GB = RandomizedSearchCV(GradientBoostingClassifier(), paramsGB, cv=20)
GB.fit(X_train, y_train)

In [None]:
print(GB.best_estimator_)
print(GB.best_score_)
print(GB.best_params_)
print(GB.best_index_)

In [None]:
GBclassifier = GradientBoostingClassifier(subsample=0.5, n_estimators=400, max_depth=4, max_leaf_nodes=10)
GBclassifier.fit(X_train, y_train)

y_pred = GBclassifier.predict(X_test)

print(classification_report(y_test, y_pred))
print(confusion_matrix(y_test, y_pred))

from sklearn.metrics import accuracy_score
GBAcc = accuracy_score(y_pred,y_test)
print('Gradient Boosting accuracy: {:.2f}%'.format(GBAcc*100))

### Comparing the Models:

In [None]:
compare = pd.DataFrame({'Model': ['Logistic Regression', 'K Neighbors', 
                                  'SVM', 'Categorical NB', 
                                  'Gaussian NB', 'Decision Tree', 
                                  'Random Forest', 'Gradient Boost'], 
                        'Accuracy': [LRAcc*100, KNAcc*100, SVCAcc*100, 
                                     NBAcc1*100, NBAcc2*100, DTAcc*100, 
                                     RFAcc*100, GBAcc*100]})
compare.sort_values(by='Accuracy', ascending=False)

In [None]:
# Splitting the data into training and testing sets
X_train, X_test, y_train, y_test = train_test_split(X, y, test_size=0.2, random_state=42)
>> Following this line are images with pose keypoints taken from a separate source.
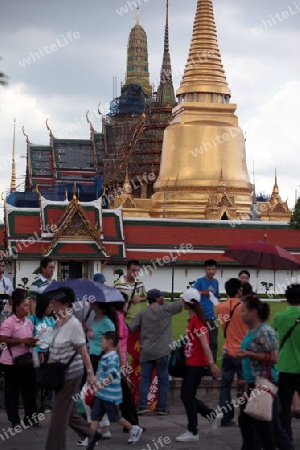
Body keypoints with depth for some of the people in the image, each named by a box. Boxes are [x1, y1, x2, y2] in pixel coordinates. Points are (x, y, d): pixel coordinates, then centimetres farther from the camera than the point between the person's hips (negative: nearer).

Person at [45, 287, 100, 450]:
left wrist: (90, 373, -15)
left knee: (60, 413, -2)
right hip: (59, 373, 8)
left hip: (71, 373, -8)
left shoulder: (73, 324, -16)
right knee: (69, 411, 16)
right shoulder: (58, 323, 7)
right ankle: (91, 435, 32)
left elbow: (83, 351, -15)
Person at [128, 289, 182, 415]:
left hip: (146, 352, 2)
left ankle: (142, 406, -2)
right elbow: (182, 303, 5)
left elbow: (130, 328, 0)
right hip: (162, 352, -2)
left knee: (145, 379, 6)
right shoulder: (166, 309, -3)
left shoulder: (142, 313, 3)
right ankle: (162, 407, 6)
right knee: (163, 380, 5)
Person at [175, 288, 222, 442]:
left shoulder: (196, 320, -18)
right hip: (191, 364, 9)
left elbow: (205, 344, -22)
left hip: (196, 365, -9)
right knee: (186, 396, 14)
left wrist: (212, 363, -25)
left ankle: (192, 432, 8)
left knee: (188, 397, -1)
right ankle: (213, 415, 21)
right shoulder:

# Handling class imbalance using SMOTE
smote = SMOTE(random_state=42)
X_train_smote, y_train_smote = smote.fit_resample(X_train, y_train)

# Feature scaling using MinMaxScaler
scaler = MinMaxScaler()
X_train_scaled = scaler.fit_transform(X_train_smote)
X_test_scaled = scaler.transform(X_test)

# Training the K Neighbors model
knn = KNeighborsClassifier()
knn.fit(X_train_scaled, y_train_smote)

# Predicting on the test set
y_pred = knn.predict(X_test_scaled)

# Model evaluation
print("Classification Report:")
print(classification_report(y_test, y_pred))
print("Confusion Matrix:")
print(confusion_matrix(y_test, y_pred))

In [None]:
y_pred = knn.predict(X_test_scaled)
print(y_pred)

# Conclusion:

### Loan approval prediction involves the analysis of various factors, such as the applicant’s financial history, income, credit rating, employment status, and other relevant attributes. By leveraging historical loan data and applying machine learning algorithms, businesses can build models to determine loan approvals for new applicants.